* Problem requirements *
The lines from the start of the data through the line containing "نظرات کاربران" are to be reproduced exactly, both ends included.
[Start of section]
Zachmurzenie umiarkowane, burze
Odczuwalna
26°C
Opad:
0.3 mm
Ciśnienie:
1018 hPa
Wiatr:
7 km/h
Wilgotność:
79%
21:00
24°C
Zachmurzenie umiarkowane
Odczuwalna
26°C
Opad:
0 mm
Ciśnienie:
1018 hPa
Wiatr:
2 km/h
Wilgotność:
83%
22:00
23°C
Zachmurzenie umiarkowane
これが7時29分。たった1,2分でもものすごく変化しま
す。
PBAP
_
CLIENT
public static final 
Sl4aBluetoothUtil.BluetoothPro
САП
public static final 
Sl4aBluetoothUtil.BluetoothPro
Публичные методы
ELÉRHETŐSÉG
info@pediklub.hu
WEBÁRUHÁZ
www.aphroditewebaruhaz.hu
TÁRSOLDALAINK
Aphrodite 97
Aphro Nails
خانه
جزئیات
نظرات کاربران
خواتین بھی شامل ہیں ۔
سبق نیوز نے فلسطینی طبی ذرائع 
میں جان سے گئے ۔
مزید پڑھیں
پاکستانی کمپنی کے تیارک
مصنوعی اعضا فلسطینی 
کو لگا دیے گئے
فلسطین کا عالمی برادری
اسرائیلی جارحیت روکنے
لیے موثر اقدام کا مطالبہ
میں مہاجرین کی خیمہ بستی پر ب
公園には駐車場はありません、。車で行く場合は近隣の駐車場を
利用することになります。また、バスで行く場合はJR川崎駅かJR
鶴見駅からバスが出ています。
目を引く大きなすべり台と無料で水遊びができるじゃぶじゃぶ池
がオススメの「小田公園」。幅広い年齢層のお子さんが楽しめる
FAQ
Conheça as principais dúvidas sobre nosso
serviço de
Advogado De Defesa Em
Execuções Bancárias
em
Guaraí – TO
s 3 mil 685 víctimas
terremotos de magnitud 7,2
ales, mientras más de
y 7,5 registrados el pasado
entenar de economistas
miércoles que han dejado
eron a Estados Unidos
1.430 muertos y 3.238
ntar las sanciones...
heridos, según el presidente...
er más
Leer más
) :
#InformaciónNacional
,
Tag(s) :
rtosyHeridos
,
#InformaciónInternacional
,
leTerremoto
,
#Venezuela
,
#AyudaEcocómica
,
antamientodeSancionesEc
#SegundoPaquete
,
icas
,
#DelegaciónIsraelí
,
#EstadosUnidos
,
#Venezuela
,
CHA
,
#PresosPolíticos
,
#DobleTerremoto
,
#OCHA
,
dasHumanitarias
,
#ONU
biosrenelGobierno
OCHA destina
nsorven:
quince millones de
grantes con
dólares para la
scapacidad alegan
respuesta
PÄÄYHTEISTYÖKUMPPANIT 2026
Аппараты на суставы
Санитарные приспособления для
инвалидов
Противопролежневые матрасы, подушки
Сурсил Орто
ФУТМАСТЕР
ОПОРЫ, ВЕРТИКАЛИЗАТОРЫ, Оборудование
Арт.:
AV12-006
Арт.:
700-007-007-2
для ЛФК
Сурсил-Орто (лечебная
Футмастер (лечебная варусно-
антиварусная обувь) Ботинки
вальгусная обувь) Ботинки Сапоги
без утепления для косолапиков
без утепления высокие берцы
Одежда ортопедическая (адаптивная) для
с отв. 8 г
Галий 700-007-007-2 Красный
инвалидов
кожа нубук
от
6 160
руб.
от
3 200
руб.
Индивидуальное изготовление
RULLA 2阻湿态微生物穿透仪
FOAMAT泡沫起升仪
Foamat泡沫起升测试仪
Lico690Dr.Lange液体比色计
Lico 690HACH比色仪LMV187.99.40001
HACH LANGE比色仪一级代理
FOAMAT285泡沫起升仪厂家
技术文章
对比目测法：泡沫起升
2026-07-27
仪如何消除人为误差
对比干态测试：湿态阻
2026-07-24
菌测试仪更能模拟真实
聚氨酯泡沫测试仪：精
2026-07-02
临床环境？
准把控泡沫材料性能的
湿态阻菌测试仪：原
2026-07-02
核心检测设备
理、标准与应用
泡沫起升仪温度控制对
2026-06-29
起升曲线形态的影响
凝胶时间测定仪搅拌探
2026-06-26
[End of section]
* Exercise answer *
Zachmurzenie umiarkowane, burze
Odczuwalna
26°C
Opad:
0.3 mm
Ciśnienie:
1018 hPa
Wiatr:
7 km/h
Wilgotność:
79%
21:00
24°C
Zachmurzenie umiarkowane
Odczuwalna
26°C
Opad:
0 mm
Ciśnienie:
1018 hPa
Wiatr:
2 km/h
Wilgotność:
83%
22:00
23°C
Zachmurzenie umiarkowane
これが7時29分。たった1,2分でもものすごく変化しま
す。
PBAP
_
CLIENT
public static final 
Sl4aBluetoothUtil.BluetoothPro
САП
public static final 
Sl4aBluetoothUtil.BluetoothPro
Публичные методы
ELÉRHETŐSÉG
info@pediklub.hu
WEBÁRUHÁZ
www.aphroditewebaruhaz.hu
TÁRSOLDALAINK
Aphrodite 97
Aphro Nails
خانه
جزئیات
نظرات کاربران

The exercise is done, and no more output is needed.